The survey, conducted by Right Management, also found that over 45 percent of organisations currently have a shortage of talent at all levels.
“The world of work as we know it has changed significantly. There are tighter margins, and there’s a need to do more with less. There’s been a lot of downsizing, and there’s been a lot of contraction and not a lot of hiring,” says Rosemarie Dentesano, regional practice leader for talent management at Right Management.
Despite the gloomy outlook for the future, only 18 percent of respondents expressed concern about their organisation facing a lack of high potential leaders.
Dentesano believes this is due to most organisations having competing priorities in today’s tough economic climate, thinking short term rather than long term.
“Many organisations might not have thought about how hard it might be to fill some roles. Many are just living month to month at the moment rather than thinking strategically. We’re seeing operational management is a lot more stronger in organisations at the moment than strategic management.”
She also believes that the rise of the individual has had a part to play in Australia’s talent shortage.
“The individual holds a lot more power in the employment contract in terms of how they want to work, where they want to work, and what type of work they want to do. We’re actually seeing a shift from years gone by where the employer held all the cards to a talent base today where people believe they have choice,” she says.
Workers today believe they have portable skills that can allow them to move and develop their careers, whether it be within or outside the organisation where they currently work.
The flexibility and room for development individuals now look for has led to a collision with organisations having to do less with more, and Dentesano says the key to stemming the talent drain is connecting the two.

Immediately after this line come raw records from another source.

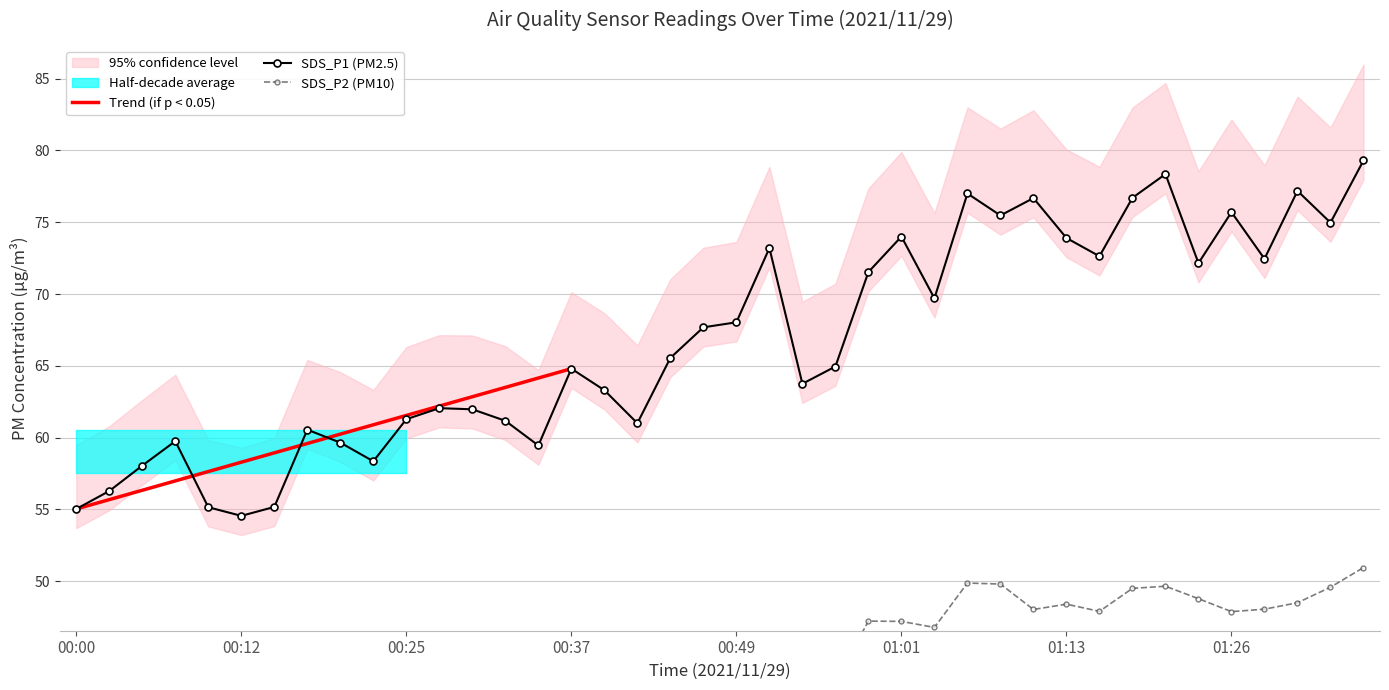

What is the sum of all SDS_P2 values?

1785.0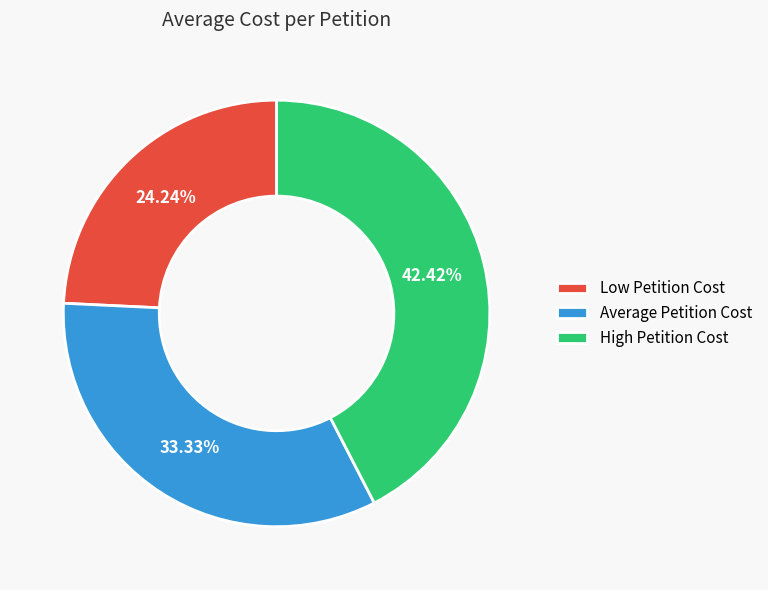

Between High Petition Cost and Low Petition Cost, which is larger?

High Petition Cost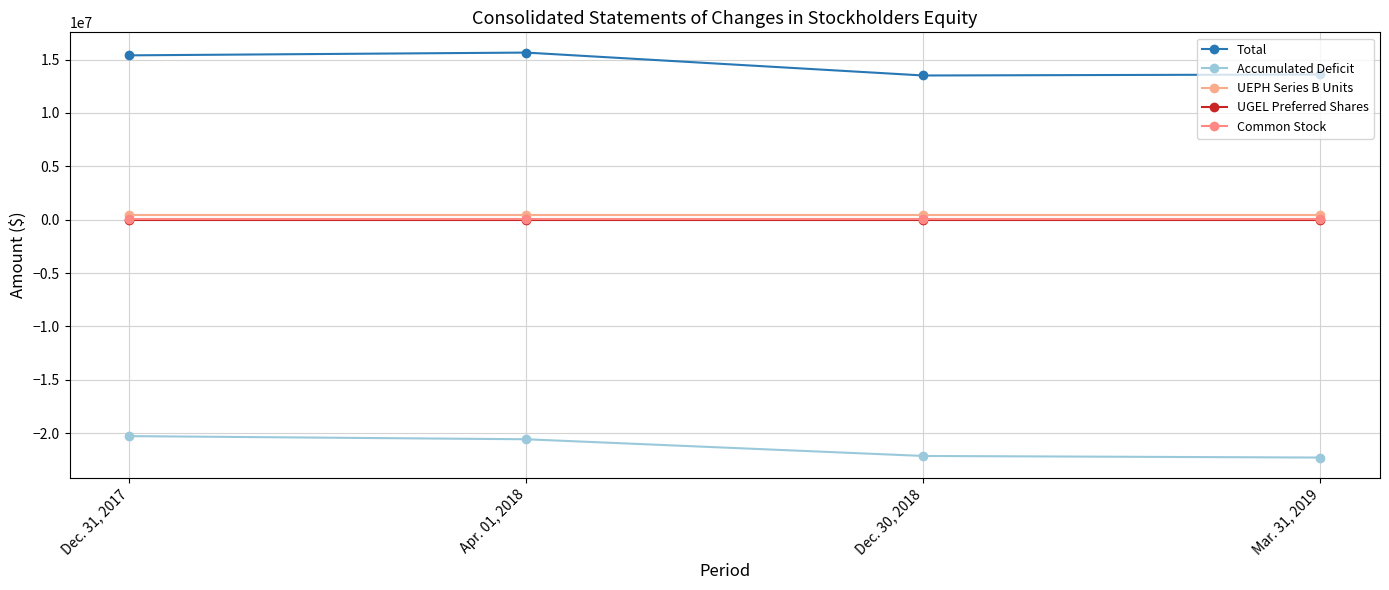

How many lines are shown in the chart?

5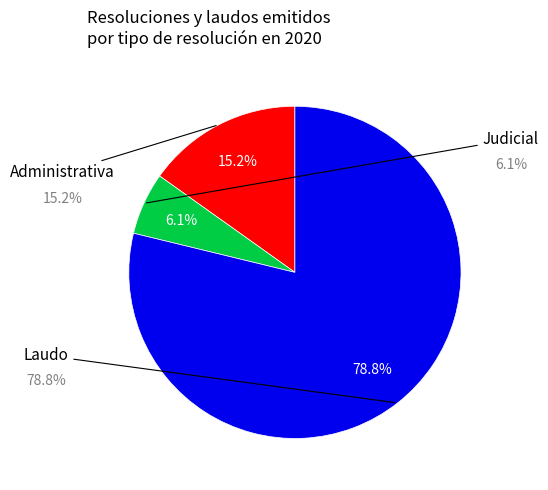

Is there a majority slice in this chart?

Yes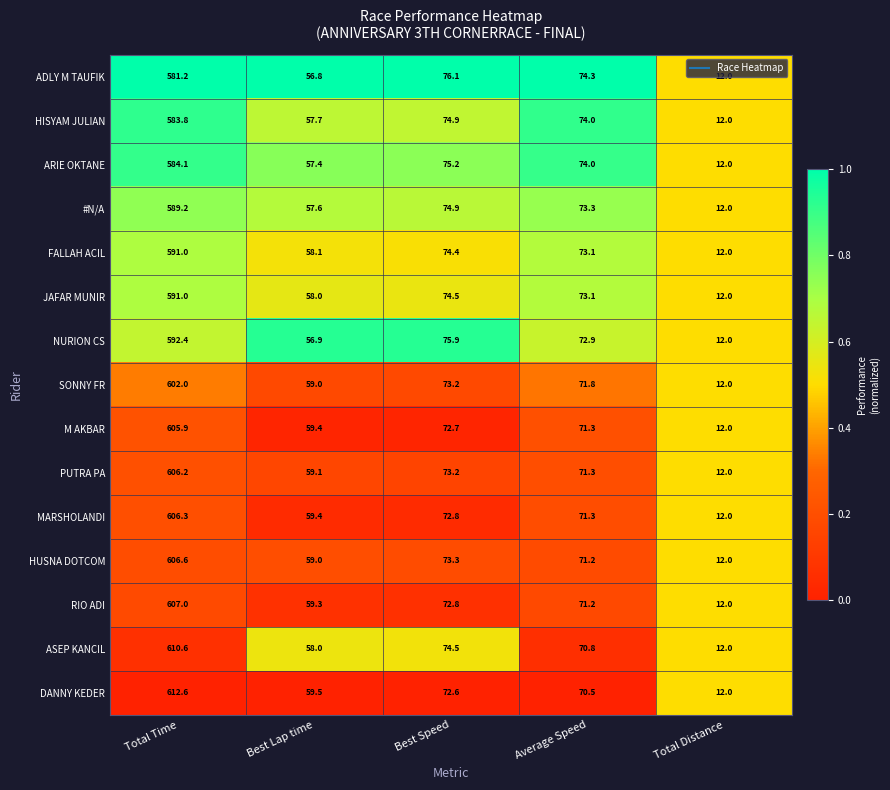

Which label corresponds to the largest value in the chart?

Total Time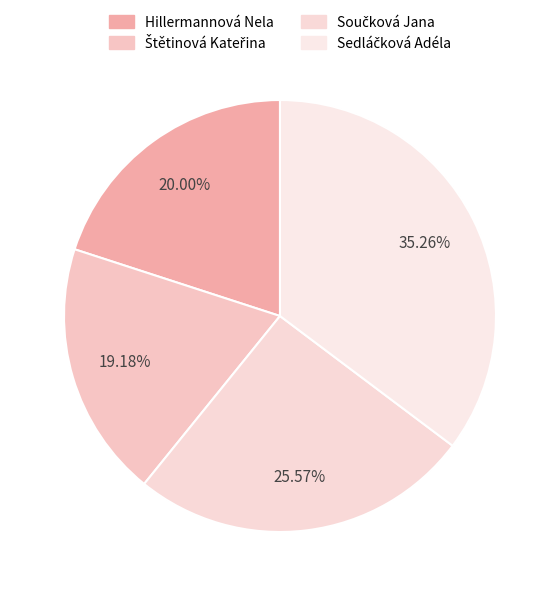

Approximately how many times larger is the value at Štětinová Kateřina compared to Součková Jana?

0.8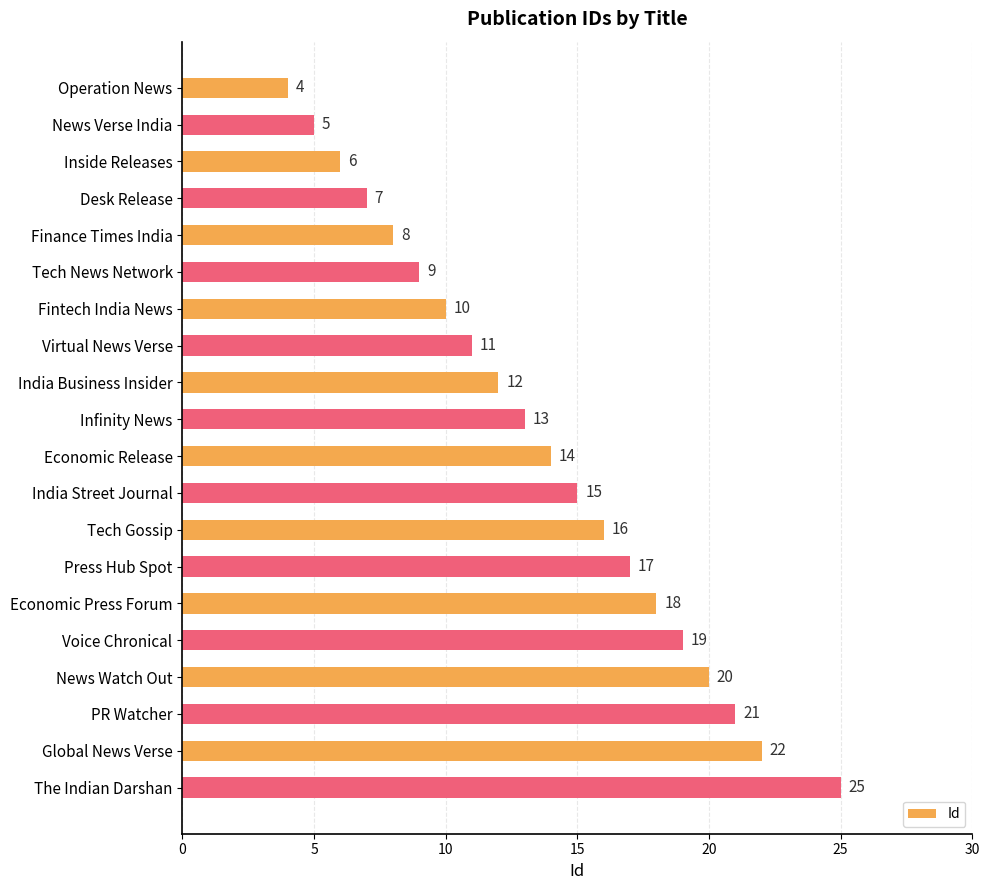

What is the difference between the second highest and minimum values?

18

“The key is to understand the skill sets that you need, and determine whether they’re teachable skills or whether you have to go buy the skill set. Then you have to align that with your workforce’s personal motivators and career aspirations so you get that beautiful synergy between what the organisation needs and what the individual needs.”
Organisations must also work to ensure their employees are engaged with their employer.
Dentesano says engagement, which can lead to increased productivity and higher returns, can be achieved through leadership, opportunities for career development, and adequate remuneration.
“It’s got to be collaborative, and employers have to realise that both sides hold power.”